A hash function takes a string (or some other type of data) as input and returns an array index as output. In order for it to return an array index, our hash map implementation needs to know the size of our array. If the array we are saving values into only has 4 slots, our hash map’s hashing method should not return an index bigger than that.
It is actually a defining feature of all hash functions that they greatly reduce any possible inputs (any string you can imagine) into a much smaller range of potential outputs (an integer smaller than the size of our array). For this reason, hash functions are also known as compression functions.

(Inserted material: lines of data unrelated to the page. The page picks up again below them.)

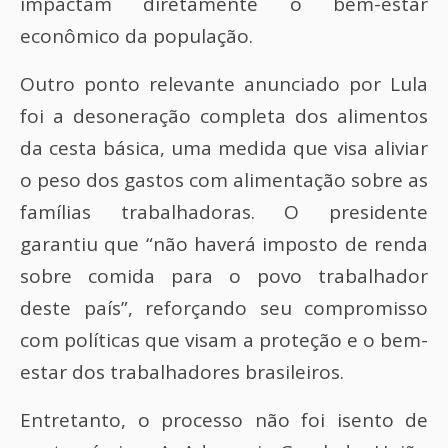
impactam diretamente o bem-estar
econômico da população.
Outro ponto relevante anunciado por Lula
foi a desoneração completa dos alimentos
da cesta básica, uma medida que visa aliviar
o peso dos gastos com alimentação sobre as
famílias trabalhadoras. O presidente
garantiu que “não haverá imposto de renda
sobre comida para o povo trabalhador
deste país”, reforçando seu compromisso
com políticas que visam a proteção e o bem-
estar dos trabalhadores brasileiros.
Entretanto, o processo não foi isento de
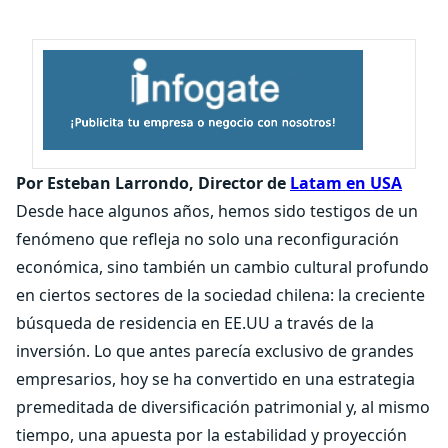
Por Esteban Larrondo, Director de
Latam en USA
Desde hace algunos años, hemos sido testigos de un
fenómeno que refleja no solo una reconfiguración
económica, sino también un cambio cultural profundo
en ciertos sectores de la sociedad chilena: la creciente
búsqueda de residencia en EE.UU a través de la
inversión. Lo que antes parecía exclusivo de grandes
empresarios, hoy se ha convertido en una estrategia
premeditada de diversificación patrimonial y, al mismo
tiempo, una apuesta por la estabilidad y proyección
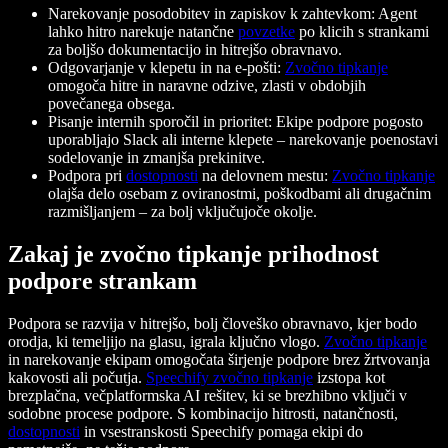
Narekovanje posodobitev in zapiskov k zahtevkom: Agent
lahko hitro narekuje natančne
povzetke
po klicih s strankami
za boljšo dokumentacijo in hitrejšo obravnavo.
Odgovarjanje v klepetu in na e-pošti:
Zvočno tipkanje
omogoča hitre in naravne odzive, zlasti v obdobjih
povečanega obsega.
Pisanje internih sporočil in prioritet: Ekipe podpore pogosto
uporabljajo Slack ali interne klepete – narekovanje poenostavi
sodelovanje in zmanjša prekinitve.
Podpora pri
dostopnosti
na delovnem mestu:
Zvočno tipkanje
olajša delo osebam z oviranostmi, poškodbami ali drugačnim
razmišljanjem – za bolj vključujoče okolje.
Zakaj je zvočno tipkanje prihodnost
podpore strankam
Podpora se razvija v hitrejšo, bolj človeško obravnavo, kjer bodo
orodja, ki temeljijo na glasu, igrala ključno vlogo.
Zvočno tipkanje
in narekovanje ekipam omogočata širjenje podpore brez žrtvovanja
kakovosti ali počutja.
Speechify zvočno tipkanje
izstopa kot
brezplačna, večplatformska AI rešitev, ki se brezhibno vključi v
sodobne procese podpore. S kombinacijo hitrosti, natančnosti,
dostopnosti
in vsestranskosti Speechify pomaga ekipi do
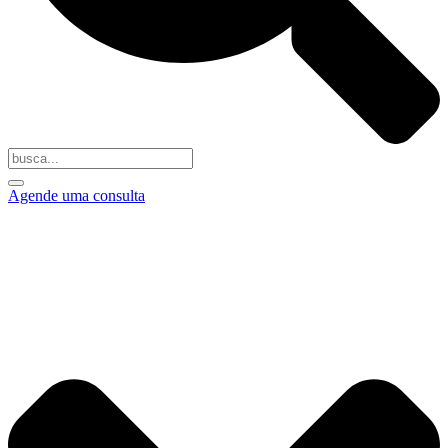
Agende uma consulta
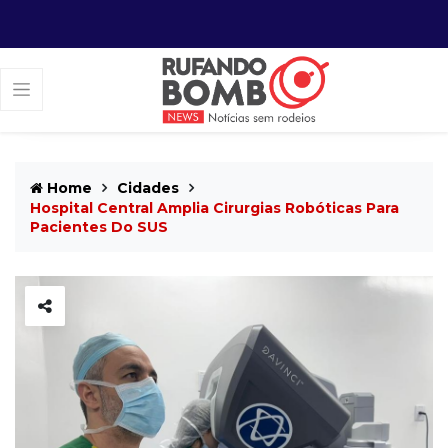
Home
Cidades
Hospital Central Amplia Cirurgias Robóticas Para
Pacientes Do SUS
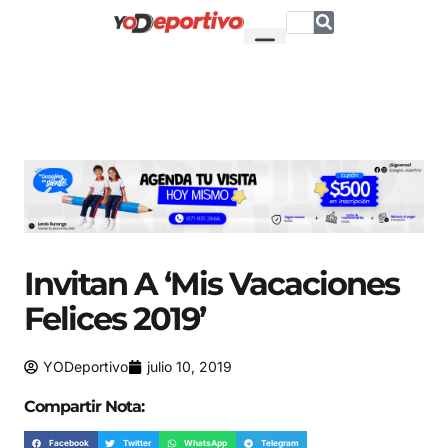
Invitan A ‘Mis Vacaciones
Felices 2019’
YODeportivo
julio 10, 2019
Compartir Nota:
Facebook
Twitter
WhatsApp
Telegram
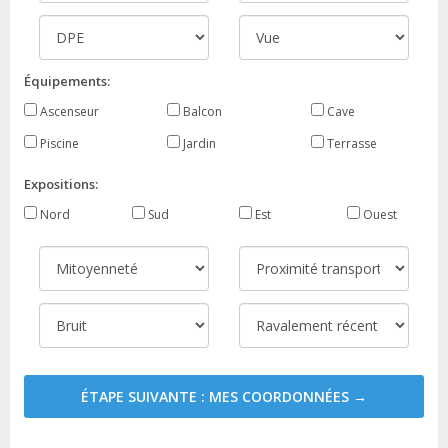
Équipements:
Ascenseur
Balcon
Cave
Piscine
Jardin
Terrasse
Expositions:
Nord
Sud
Est
Ouest
ÉTAPE SUIVANTE : MES COORDONNÉES →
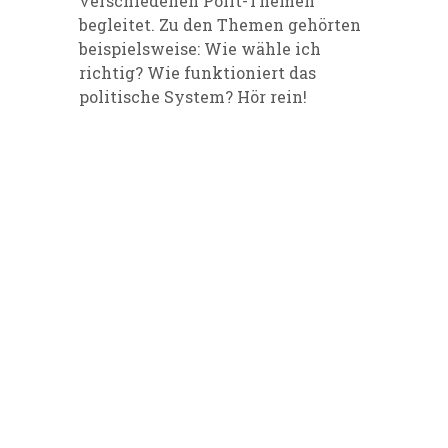
verschiedenen Polit-Themen
begleitet. Zu den Themen gehörten
beispielsweise: Wie wähle ich
richtig? Wie funktioniert das
politische System? Hör rein!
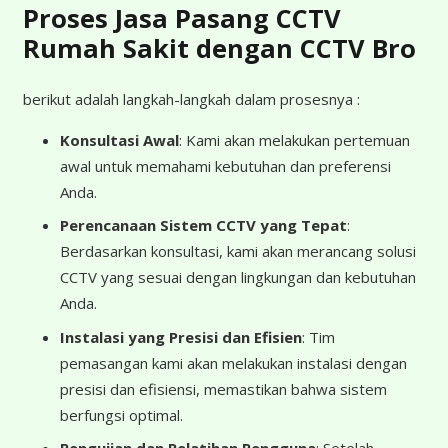
Proses Jasa Pasang CCTV
Rumah Sakit dengan CCTV Bro
berikut adalah langkah-langkah dalam prosesnya :
Konsultasi Awal
: Kami akan melakukan pertemuan
awal untuk memahami kebutuhan dan preferensi
Anda.
Perencanaan Sistem CCTV yang Tepat
:
Berdasarkan konsultasi, kami akan merancang solusi
CCTV yang sesuai dengan lingkungan dan kebutuhan
Anda.
Instalasi yang Presisi dan Efisien
: Tim
pemasangan kami akan melakukan instalasi dengan
presisi dan efisiensi, memastikan bahwa sistem
berfungsi optimal.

Much like an image that has been shrunk to a lower resolution, the output of a hash function contains less data than the input. Because of this, hashing is not a reversible process. With just a hash value it is impossible to know for sure the key that was plugged into the hashing function.
How to Write a Hash Function
A very common hash function for integers, for example, is to perform the modular operation on it to make sure it’s less than the size of the underlying array. If the integer is already small enough to be an index into the array, there’s nothing to be done.

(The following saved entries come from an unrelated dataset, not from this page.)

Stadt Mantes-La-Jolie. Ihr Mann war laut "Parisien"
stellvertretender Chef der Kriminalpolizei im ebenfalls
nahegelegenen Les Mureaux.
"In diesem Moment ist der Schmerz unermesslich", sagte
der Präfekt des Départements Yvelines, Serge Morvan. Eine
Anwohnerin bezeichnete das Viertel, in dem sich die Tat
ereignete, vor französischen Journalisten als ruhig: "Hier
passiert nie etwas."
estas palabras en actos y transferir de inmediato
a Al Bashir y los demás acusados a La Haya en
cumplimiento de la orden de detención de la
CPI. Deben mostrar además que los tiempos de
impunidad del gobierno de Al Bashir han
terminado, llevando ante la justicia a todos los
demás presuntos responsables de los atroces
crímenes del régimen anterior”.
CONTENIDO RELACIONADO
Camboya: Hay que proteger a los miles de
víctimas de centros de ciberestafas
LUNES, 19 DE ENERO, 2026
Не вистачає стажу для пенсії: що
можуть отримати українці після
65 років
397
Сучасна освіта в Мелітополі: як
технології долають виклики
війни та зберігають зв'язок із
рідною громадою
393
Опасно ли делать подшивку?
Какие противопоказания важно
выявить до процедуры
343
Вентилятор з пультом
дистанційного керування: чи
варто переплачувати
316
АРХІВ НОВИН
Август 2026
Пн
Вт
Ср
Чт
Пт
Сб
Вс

Many hash functions implementations for strings take advantage of the fact that strings are represented internally as numerical data. Frequently a hash function will perform a shift of the data bitwise, which is computationally simple for a computer to do but also can predictably assign numbers to strings.
Basic Hash Maps
Now that we have all of the main ingredients for a hash map, let’s put them all together. First, we need some sort of associated data that we’re hoping to preserve. Second, we need an array of a fixed size to insert our data into. Lastly, we need a hash function that translates the keys of our array into indexes into the array. The storage location at the index given by a hash is called the hash bucket.
Collisions
Remember hash functions are designed to compress data from a large number of possible keys to a much smaller range. Because of this compression, it’s likely that our hash function might produce the same hash for two different keys. This is known as a hash collision.
Separate Chaining
A hash map with a linked list separate chaining strategy follows a similar flow to the hash maps that have been described so far. The user wants to assign a value to a key in the map. The hash map takes the key and transforms it into a hash code. The hash code is then converted into an index to an array using the modulus operation. If the value of the array at the hash function’s returned index is empty, a new linked list is created with the value as the first element of the linked list. If a linked list already exists at the address, append the value to the linked list given.
Open Addressing: Linear Probing
Another popular hash collision strategy is called open addressing. In open addressing we stick to the array as our underlying data structure, but we continue looking for a new index to save our data if the first result of our hash function has a different key’s data.
A common open method of open addressing is called probing. Probing means continuing to find new array indices in a fixed sequence until an empty index is found.